To many real estate investors, the buzz words often used to describe different aspects of a tax deferred exchange can be confusing. For example, doesn’t something with two ‘downlegs’ and three ‘uplegs’ sound a lot more like a lopsided creature than an exchange transaction? Reflected below are brief descriptions of commonly used exchange terminology.
Actual Receipt: Physical possession of proceeds.
Boot: “Non like-kind” property received; “Boot” is taxable to the extent there is a capital gain.
Cash Boot: Any proceeds actually or constructively received by the Exchanger.
Constructive Receipt: Although an investor does not have actual possession of the proceeds, they are legally entitled to the proceeds in some manner such as having the money held by an entity considered as their agent or by someone having a fiduciary relationship with them.
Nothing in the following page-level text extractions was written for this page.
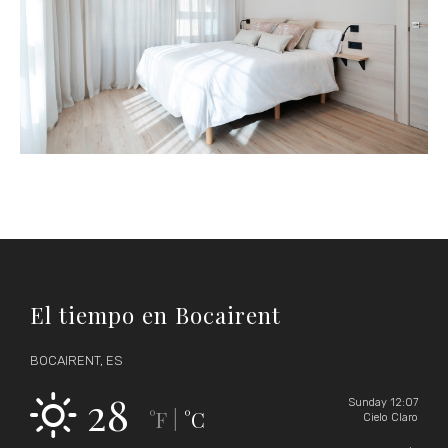
El tiempo en Bocairent
BOCAIRENT, ES
28
Sunday 12:07
°F
°C
|
Cielo Claro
This creates a taxable event.
Direct Deeding: Transfer of title directly from the Exchanger to Buyer and from the Seller to Exchanger after all necessary exchange documents have been executed.
Exchanger: Entity or taxpayer performing an exchange.
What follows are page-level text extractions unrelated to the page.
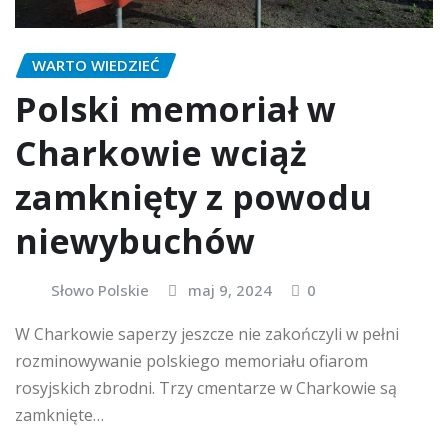
WARTO WIEDZIEĆ
Polski memoriał w
Charkowie wciąż
zamknięty z powodu
niewybuchów
Słowo Polskie
maj 9, 2024
0
W Charkowie saperzy jeszcze nie zakończyli w pełni
rozminowywanie polskiego memoriału ofiarom
rosyjskich zbrodni. Trzy cmentarze w Charkowie są
zamknięte…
Exchange Agreement: The written agreement defining the transfer of the relinquished property, the subsequent receipt of the replacement property, and the restrictions on the exchange proceeds during the exchange period.
Exchange Period: The period of time in which replacement property must be received by the Exchanger; Ends on the earlier of 180 calendar days after the relinquished property closing or the due date for the Exchanger’s tax return (If the 180th day falls after the due date of the Exchanger’s tax return, an extension may be filed to receive the full 180 day exchange period.)
Identification Period: A maximum of 45 calendar days from the relinquished property closing to properly identify potential replacement property(s).
Like-kind Property: Any property used for productive use in trade or business or held for investment; Both the relinquished and replacement properties must be considered “like-kind” to qualify for tax deferral.
Mortgage Boot: This occurs when the Exchanger does not acquire debt that is equal to or greater than the debt that was paid off on the relinquished property sale; Referred to as “debt relief”. This creates a taxable event.
Qualified Intermediary: The entity who facilitates the exchange; Defined as follows: (1) Not a related party (i.e. agent, attorney, broker, etc.) (2) Receives a fee (3) Receives the relinquished property from the Exchanger and sells to the buyer (4) Purchases the replacement property from the seller and transfers it to the Exchanger; Asset Preservation, Inc. (API) is a “Qualified Intermediary.”
Relinquished Property: Property given up by the Exchanger; Also referred to as the sale, exchange, ‘downleg’ or ‘Phase I’ property.
Replacement Property: Property received by the Exchanger: Also referred to as the purchase, target, ‘upleg’ or ‘Phase II’ property.